ChatLLM is written as a basic VSCode extension, that includes:

  1. The extension logic, which handles converting the notebook to the proper format, sending to an API, and parsing the (streaming) results.
  2. A custom renderer to view Markdown in a slightly nicer way (e.g. with nicer code and math formatting than the default that VSCode has).
  3. A webview-ui-toolkit WebView to edit the settings for the extension.

It likely goes without saying at this point, but I do not know how to program in either Javascript or Typescript and prior to this project had never written any node-based package.
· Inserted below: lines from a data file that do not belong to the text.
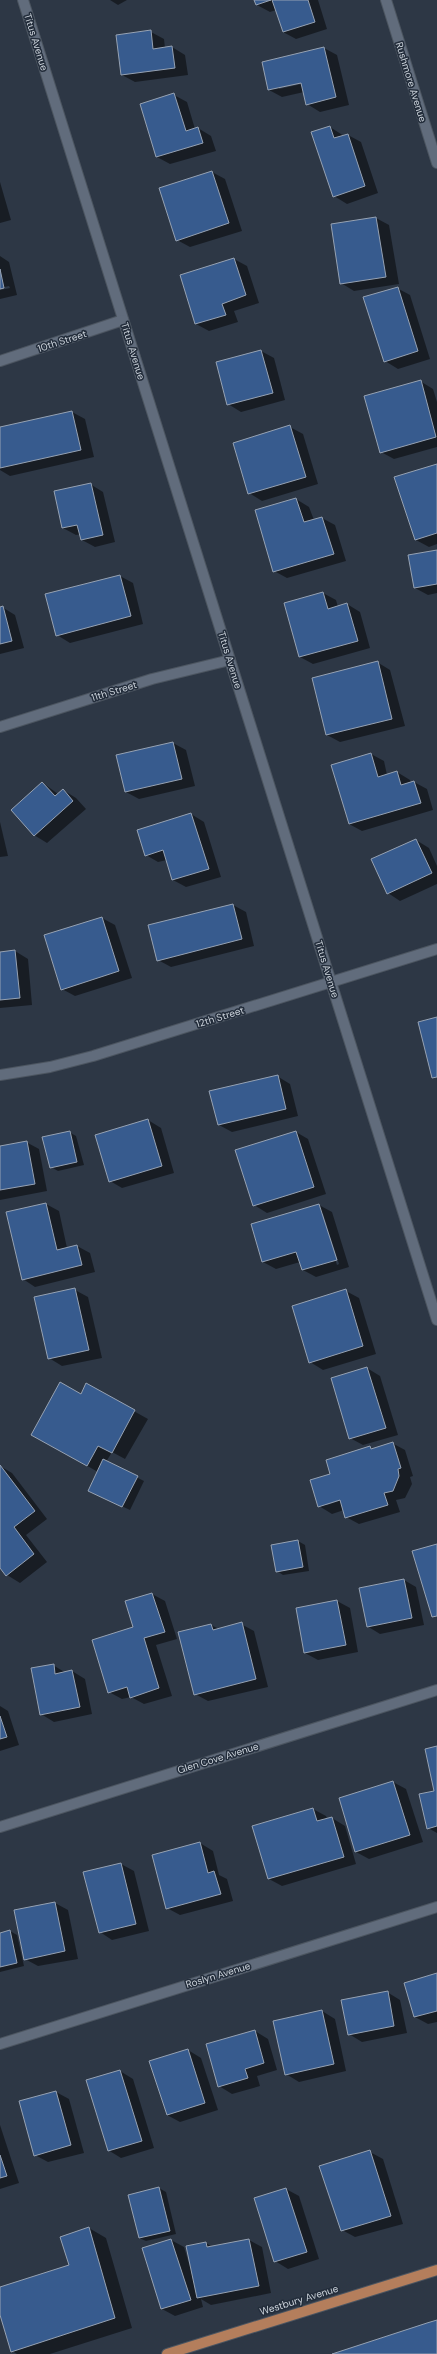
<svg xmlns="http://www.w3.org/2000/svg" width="437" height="2354" font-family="'DM Sans',sans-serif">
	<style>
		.shadow { fill: #0007; fill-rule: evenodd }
		.building { fill: #375b8e; stroke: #96a2b3 }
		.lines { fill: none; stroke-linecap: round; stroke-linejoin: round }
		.minor-casing { stroke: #4c5560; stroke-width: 12 }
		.major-casing { stroke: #4c5560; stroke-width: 12 }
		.minor { stroke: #616c7c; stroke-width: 10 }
		.major { stroke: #b47e5c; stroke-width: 10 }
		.labels { text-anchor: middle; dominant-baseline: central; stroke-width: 3; stroke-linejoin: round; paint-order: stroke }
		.street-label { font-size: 10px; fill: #cdd4dc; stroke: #232d3b }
	</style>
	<rect width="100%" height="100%" fill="#2d3745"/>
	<g class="shadow">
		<polygon points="110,0 127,0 118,5"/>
		<polygon points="255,0 318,0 327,29 296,39 283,32 276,10 270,12 257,5"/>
		<polygon points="151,32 164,39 165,48 172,47 185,55 188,75 135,82 122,75"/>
		<path d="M324,48l13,7 12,50 -29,7 -13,-8 -3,-12 -22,5 -13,-7 -6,-28zM305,81l1,2 -27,6v-2z"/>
		<polygon points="174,95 187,102 195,129 198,128 211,136 216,151 170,164 157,157 141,105"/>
		<polygon points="330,127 344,136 348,135 361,142 378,193 347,204 334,196"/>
		<polygon points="212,172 225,179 242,231 190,247 177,240"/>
		<polygon points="0,182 11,220 0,223"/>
		<polygon points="376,218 389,225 399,284 354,291 341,283 332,225"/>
		<polygon points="0,256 9,262 17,295 0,299 0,290 10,288 9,286 0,288"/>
		<polygon points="234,259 247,266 259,303 234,311 238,322 209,331 196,324"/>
		<polygon points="397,288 410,295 430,359 398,369 385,361"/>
		<polygon points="261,351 274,358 285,400 241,412 228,404"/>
		<polygon points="420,381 433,389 437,402 437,447 394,459 381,452"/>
		<polygon points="72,412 85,419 94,457 10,476 0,470 0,428"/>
		<polygon points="290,427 303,434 318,484 262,501 249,493"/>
		<polygon points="437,465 437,544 429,547 416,540"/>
		<polygon points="90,484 103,492 115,542 95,547 82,540 81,534 76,535 63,528"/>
		<polygon points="296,499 309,507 314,520 322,518 335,525 346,561 287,578 274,571"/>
		<polygon points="437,551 437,593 428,595 415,588"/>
		<polygon points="120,576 133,583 143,624 70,643 57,635"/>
		<polygon points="323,593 336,600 338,607 347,604 360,612 370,648 313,664 300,657"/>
		<polygon points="2,607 15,615 24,648 0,654 0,608"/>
		<polygon points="377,662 390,670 405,726 340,742 327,735"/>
		<polygon points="173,743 186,750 195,786 139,799 126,792 117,756"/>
		<polygon points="371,754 384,761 387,775 397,772 410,780 411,783 414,782 427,789 433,810 362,831 349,824"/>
		<polygon points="43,783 58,794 63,790 76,798 86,809 47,843 34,835"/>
		<polygon points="191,814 204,822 221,877 186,887 173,880 167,860 158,862 146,855"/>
		<polygon points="0,822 8,856 0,857"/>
		<polygon points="416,840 429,848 437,866 437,884 400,901 388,893"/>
		<polygon points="233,905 246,912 254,946 171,967 158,960"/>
		<polygon points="102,918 115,925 132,978 75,996 62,989"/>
		<polygon points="15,951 28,959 32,1005 0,1008 0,953"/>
		<polygon points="277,1076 290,1084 298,1116 232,1132 219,1125"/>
		<polygon points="148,1120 161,1128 174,1173 122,1188 110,1181"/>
		<polygon points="69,1132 76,1136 84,1165 58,1171 51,1167"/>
		<polygon points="296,1132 308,1139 326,1194 267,1213 254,1205"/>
		<polygon points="26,1142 39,1149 47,1191 0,1200 0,1147"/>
		<polygon points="46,1204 59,1211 67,1248 77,1246 90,1253 95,1272 35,1287 23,1279"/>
		<path d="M319,1205l13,7 17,55 -33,10 -13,-7 -3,-8 -24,7 -13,-7zM321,1214h2l16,50 -2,1z"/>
		<polygon points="75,1290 88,1297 102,1358 62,1366 49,1358"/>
		<polygon points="346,1291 359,1298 376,1354 323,1370 310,1362"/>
		<polygon points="367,1368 380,1376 398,1435 363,1445 350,1438"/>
		<polygon points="87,1385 148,1419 125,1459 112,1452 106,1462 144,1481 130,1510 96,1494 98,1472 45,1442"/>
		<path d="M392,1443l13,7 8,26 -3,1 2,7 -7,14 -9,2 4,12 -41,12 -13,-7 -2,-7 -12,4 -13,-8 12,-31 39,-28 3,2zM344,1498l1,1 -18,6v-2z"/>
		<polygon points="0,1466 12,1473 47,1519 26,1535 47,1562 20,1583 7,1575 0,1567"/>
		<polygon points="298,1541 305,1545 309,1571 283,1575 277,1571"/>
		<polygon points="404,1580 416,1587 424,1625 380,1634 367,1626"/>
		<polygon points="152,1594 165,1601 177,1639 156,1645 172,1696 144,1704 131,1697 122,1699 109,1692 134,1628"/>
		<polygon points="337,1601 350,1608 358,1652 318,1660 305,1653"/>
		<polygon points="241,1624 254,1631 268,1687 208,1701 195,1694 180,1632 211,1625 219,1629"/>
		<polygon points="53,1665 66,1673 72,1671 85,1679 92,1714 54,1722 41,1714"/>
		<polygon points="0,1706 8,1711 19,1745 0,1751"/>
		<polygon points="437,1747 437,1833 428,1828 435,1792"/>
		<polygon points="393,1782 406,1789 423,1842 369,1859 356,1852"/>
		<polygon points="313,1809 326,1816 327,1819 332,1818 345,1826 356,1864 282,1886 269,1879 254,1826"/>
		<polygon points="200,1843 213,1851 219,1875 227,1879 233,1901 180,1915 167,1908"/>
		<polygon points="121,1864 134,1871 149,1931 112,1940 100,1932"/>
		<polygon points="55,1903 68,1910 78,1959 38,1966 25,1959 16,1910"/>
		<polygon points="10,1931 17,1935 24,1966 0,1972 0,1934"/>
		<polygon points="437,1974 437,2022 428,2024 415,2017 405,1983"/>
		<polygon points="387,1992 400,2000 407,2033 362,2042 349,2034"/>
		<polygon points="322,2011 335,2019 346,2071 299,2082 286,2074"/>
		<polygon points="255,2031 268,2039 277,2070 257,2076 260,2086 232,2094 219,2086"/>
		<polygon points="188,2050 201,2058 218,2110 180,2122 167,2115"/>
		<polygon points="120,2071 133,2079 154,2148 121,2158 108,2150"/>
		<polygon points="56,2092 69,2099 84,2153 48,2162 35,2155"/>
		<polygon points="0,2125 19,2183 0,2189"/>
		<polygon points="370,2152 383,2159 403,2224 355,2237 342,2230"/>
		<polygon points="159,2188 166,2192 176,2234 146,2241 139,2238"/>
		<polygon points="286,2189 299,2196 319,2259 288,2269 275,2261"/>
		<polygon points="89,2228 106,2238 132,2328 50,2354 17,2354 12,2351 0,2311 0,2288 70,2266"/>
		<polygon points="171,2240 184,2247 190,2267 206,2243 212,2247 249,2240 262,2247 271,2293 211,2305 201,2299 203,2307 175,2316 162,2309"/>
	</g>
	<g class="building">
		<polygon points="254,0 271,0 256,5"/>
		<polygon points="272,0 308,0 315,22 283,32"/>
		<polygon points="151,30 153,49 172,46 175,68 121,75 116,35"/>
		<polygon points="324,47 336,97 306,105 301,83 268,90 262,62"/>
		<polygon points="174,93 186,131 198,127 203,143 156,157 140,104"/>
		<polygon points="330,126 334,138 348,134 365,186 333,197 311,132"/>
		<polygon points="212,171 229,223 176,241 159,188"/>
		<polygon points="376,217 386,277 340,284 331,224"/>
		<polygon points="234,258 246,295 222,304 226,315 195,324 180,275"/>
		<polygon points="0,269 4,288 0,289"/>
		<polygon points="398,287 418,351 384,362 363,297"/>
		<polygon points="261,350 273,393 227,405 216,362"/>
		<polygon points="421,380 436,437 380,453 364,396"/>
		<polygon points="72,411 81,450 0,468 0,427"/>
		<polygon points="290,425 306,477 248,494 233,443"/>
		<polygon points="437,464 437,533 415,540 394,477"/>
		<polygon points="91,483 103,535 81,540 77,525 62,528 54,491"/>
		<polygon points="296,498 304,522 322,517 334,554 273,572 255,510"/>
		<polygon points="437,550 437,584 414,588 408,555"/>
		<polygon points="120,575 131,616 56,636 45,594"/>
		<polygon points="323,592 328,609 347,603 358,641 299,657 284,603"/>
		<polygon points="3,606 12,641 0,644 0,607"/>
		<polygon points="378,661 392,719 326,735 312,678"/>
		<polygon points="173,742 182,779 125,792 116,755"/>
		<polygon points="371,753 378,777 397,771 401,785 414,781 421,803 349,824 331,765"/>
		<polygon points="42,782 55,796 63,789 73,801 34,836 11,810"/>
		<polygon points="191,813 209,869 172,880 163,850 145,856 137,830"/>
		<polygon points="416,839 432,873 387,894 371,859"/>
		<polygon points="233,904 242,939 157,961 148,925"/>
		<polygon points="102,917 119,971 61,990 44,935"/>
		<polygon points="15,950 20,998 0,1000 0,952"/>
		<polygon points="437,1017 437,1077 432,1078 418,1022"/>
		<polygon points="278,1075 286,1109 218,1125 209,1091"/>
		<polygon points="148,1119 162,1166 109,1182 95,1135"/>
		<polygon points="70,1131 77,1162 50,1168 42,1137"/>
		<polygon points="296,1131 314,1187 253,1206 235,1150"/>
		<polygon points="27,1141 35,1184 0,1190 0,1146"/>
		<polygon points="46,1203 57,1250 77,1245 82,1265 22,1280 6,1212"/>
		<polygon points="319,1204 337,1260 302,1270 296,1252 262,1262 251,1224"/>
		<polygon points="75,1288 89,1350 48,1359 34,1297"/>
		<polygon points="346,1289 363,1346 309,1363 292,1306"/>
		<polygon points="367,1367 386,1428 349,1439 331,1378"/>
		<polygon points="60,1382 81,1394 86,1383 135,1410 112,1453 98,1446 87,1466 31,1435"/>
		<polygon points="393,1442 401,1468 398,1469 399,1476 393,1491 384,1493 388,1505 345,1518 340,1500 318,1507 310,1480 330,1474 326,1460 370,1446 371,1449"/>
		<polygon points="103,1459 138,1476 122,1507 88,1491"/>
		<polygon points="0,1465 35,1511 14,1527 34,1554 6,1576 0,1568"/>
		<polygon points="298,1540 303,1567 276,1572 271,1545"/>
		<polygon points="437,1544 437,1616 432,1617 412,1551"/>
		<polygon points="404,1579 412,1618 367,1627 359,1588"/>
		<polygon points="152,1593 165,1632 144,1638 159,1688 130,1698 127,1687 108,1693 92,1640 133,1627 125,1601"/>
		<polygon points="337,1600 346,1645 304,1653 296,1608"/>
		<polygon points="242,1622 256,1679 194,1695 178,1632 211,1624 213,1630"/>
		<polygon points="54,1664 55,1674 72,1670 80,1707 40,1715 31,1668"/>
		<polygon points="0,1716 7,1737 0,1739"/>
		<polygon points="437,1746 437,1826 427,1829 419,1794 434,1791 425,1749"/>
		<polygon points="393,1781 410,1835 355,1852 339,1798"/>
		<polygon points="313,1808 317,1821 332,1817 344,1857 268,1879 252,1826"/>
		<polygon points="200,1842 208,1873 214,1871 221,1894 166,1909 152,1855"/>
		<polygon points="121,1863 136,1924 99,1933 83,1872"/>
		<polygon points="55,1902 65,1951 24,1960 14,1910"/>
		<polygon points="10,1930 17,1963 0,1967 0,1933"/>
		<polygon points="437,1973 437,2011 414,2017 404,1983"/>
		<polygon points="388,1991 394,2026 348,2035 341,2000"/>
		<polygon points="322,2010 334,2064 285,2075 273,2021"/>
		<polygon points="255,2030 264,2063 245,2069 248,2078 218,2087 206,2044"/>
		<polygon points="188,2049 205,2103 167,2115 149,2061"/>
		<polygon points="120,2070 142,2141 108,2151 86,2080"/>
		<polygon points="56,2091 71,2145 34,2156 19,2101"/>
		<polygon points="370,2150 391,2216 341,2231 319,2166"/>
		<polygon points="0,2155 7,2176 0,2178"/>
		<polygon points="159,2187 170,2231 139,2238 128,2195"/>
		<polygon points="286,2188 307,2252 274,2262 254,2198"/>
		<polygon points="89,2227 115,2318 11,2352 0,2315 0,2287 69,2265 60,2237"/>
		<polygon points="171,2239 191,2300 161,2309 142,2248"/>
		<polygon points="249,2239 259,2286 197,2298 186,2246 206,2242 207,2247"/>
		<polygon points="437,2320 437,2354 332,2354 427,2323"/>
	</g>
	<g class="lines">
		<defs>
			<g id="minor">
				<polyline points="23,0 437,1320"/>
				<polyline points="386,0 437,163"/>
				<polyline points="0,361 123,320"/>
				<polyline points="0,727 152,679 230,660"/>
				<polyline points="0,1075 50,1067 93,1056 437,949"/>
				<polyline points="0,1827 437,1690"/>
				<polyline points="0,2044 437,1907"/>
			</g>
			<polyline id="major" points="167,2354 437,2270"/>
		</defs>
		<use href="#minor" class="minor-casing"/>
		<use href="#major" class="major-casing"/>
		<use href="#minor" class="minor"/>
		<use href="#major" class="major"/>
	</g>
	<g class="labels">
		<g class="street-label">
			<text transform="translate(36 42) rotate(73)">Titus Avenue</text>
			<text transform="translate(411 82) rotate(73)">Rushmore Avenue</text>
			<text transform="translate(62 341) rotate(-18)">10th Street</text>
			<text transform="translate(133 351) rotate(73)">Titus Avenue</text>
			<text transform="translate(230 660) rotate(73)">Titus Avenue</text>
			<text transform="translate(114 691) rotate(-17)">11th Street</text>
			<text transform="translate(327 969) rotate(73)">Titus Avenue</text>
			<text transform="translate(220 1017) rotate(-17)">12th Street</text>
			<text transform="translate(218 1758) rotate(-17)">Glen Cove Avenue</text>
			<text transform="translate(218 1975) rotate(-17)">Roslyn Avenue</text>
			<text transform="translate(299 2300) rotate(-17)">Westbury Avenue</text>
		</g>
	</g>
</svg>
But using ChatGPT (and later switching to just using ChatLLM notebook once they were stable enough), I wrote this extension in my (rather limited) spare time over a couple weeks. Yeah, yeah, I know the code quality is probably awful, and maybe it'll catch up to me if I try to actually maintain this tool. But come on, building code projects using LLMs is a superpower; it is absurd how easily this enables me to do things that I would never have even attempted before. Hopefully the tool helps you do similar things.

Known Issues

The following issues are known:

  • At some point, "Undo" functionality in the notebook editor breaks for some commands (like detaching output).
  • The Markdown editor doesn't natively seem to handle \[ \] or \( \) notation. I previously did a find/replace to handle support these, but this caused issue when any of these commands appeared e.g., in regexs, so I reverted this for now. I'll handle it properly in a later release.